Once we have our Python function, we can make it accessible to Spark. In order to do this, we need to define a Spark data type that is returned by our function. To make it work with all different kinds of API calls without knowing all potential properties that might get returned, we use a map type with string keys and string values to cover all variations in the different APIs. As the result is always a list of items, we wrap our map type into an array type.
The following code exposes it to PySpark and also Spark SQL.

import pyspark.sql.functions as F
import pyspark.sql.types as T

# schema of the function output - an array of maps to make it work with all API outputs
schema = T.ArrayType(
    T.MapType(T.StringType(), T.StringType())
)

# register the function for PySpark
pbi_api_udf = F.udf(lambda api_path, token: pbi_api(api_path, token), schema)

# register the function for SparkSQL
spark.udf.register("pbi_api_udf", pbi_api_udf)

Now we are finally ready to query the Power BI REST API via Spark SQL. We need to use the magic %%sql to tell the notebook engine, we are running SQL code in this one cell. We then run our function in a simple SELECT statement and provide the API endpoint we want to query and a reference to our token-variable using the variable syntax ${variable-name}.

%%sql 
SELECT pbi_api_udf('/groups', '${pbi_access_token}') as workspaces

This will return a table with a single row and a single cell:

However, that cell contains an array which can be exploded to get our actual list of workspaces and their details:

%%sql
SELECT explode(pbi_api_udf('/groups', '${pbi_access_token}')) as workspace

Once you understood those concepts, it is pretty easy to query the Power BI REST API via SQL as this can also be combined with other Spark SQL capabilities like CTEs, e.g. to get a list of all datasets across all workspaces as shown below:

%%sql
WITH cte_workspaces AS (
    SELECT explode(pbi_api_udf('/groups', '${pbi_access_token}')) as workspace
)
SELECT workspace.name, workspace.id, pbi_api_udf(concat(workspace.apiPath, '/datasets'), '${pbi_access_token}') as datasets
FROM cte_workspaces

As you can see, to show a given property as a separate column, you can just use the dot-notation to reference it – e.g. workspace.name or workspace.id

There are endless possibilities using this solution, from easy interactive querying to historically persisting the state of your Power BI objects in your data lake!

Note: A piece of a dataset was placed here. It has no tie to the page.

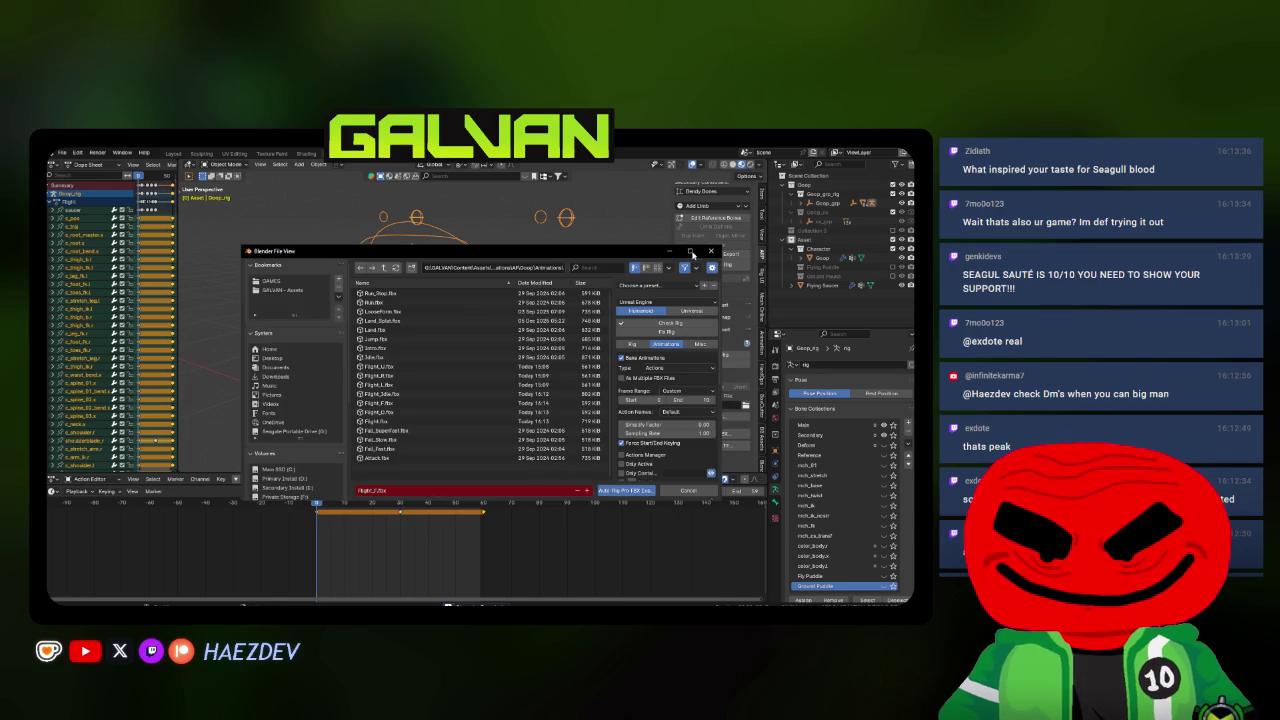
left_click(691, 252)
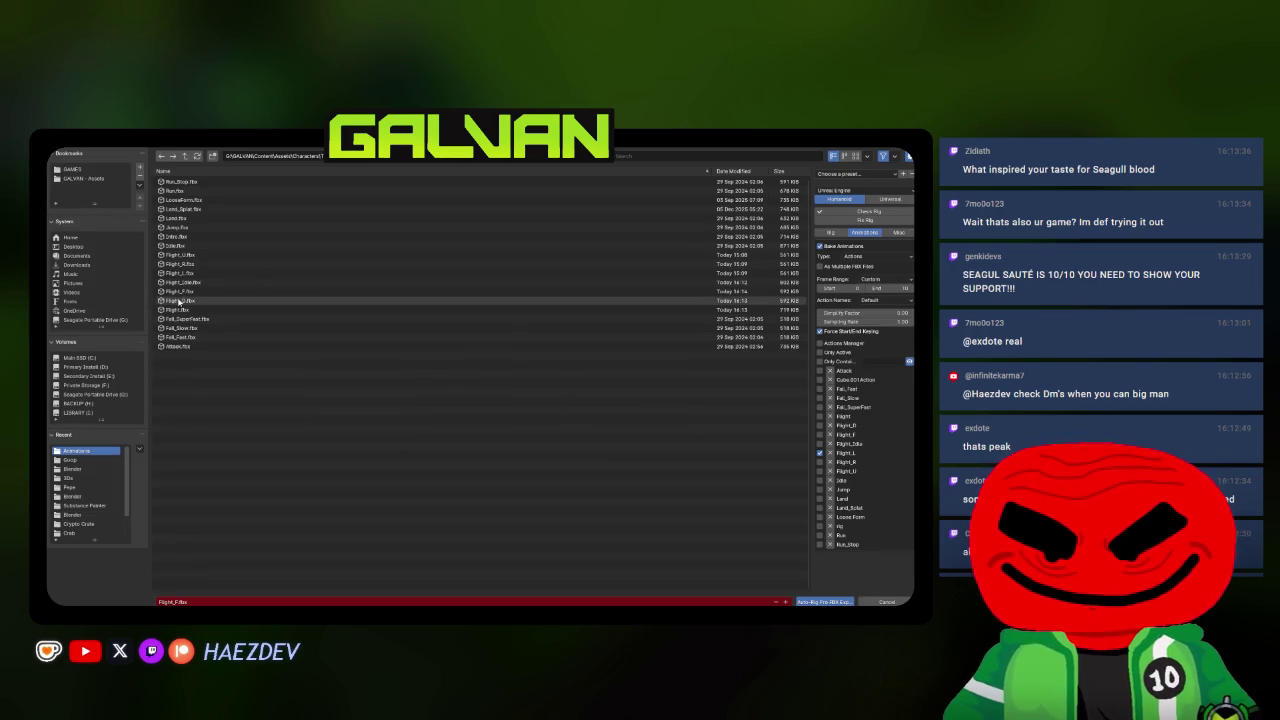
double_click(182, 272)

Obviously, there are still some things that could be improved. It would be much more elegant to have a Table Valued Function instead of the scalar function that returns an array which needs to be exploded afterwards. However, this is not yet possible in Fabric but will hopefully come soon.

This technique can also be applied to any other APIs that expose data. The most challenging part is usually the authentication but Fabric’s mssparkutils.credentials make it pretty easy for us to do this.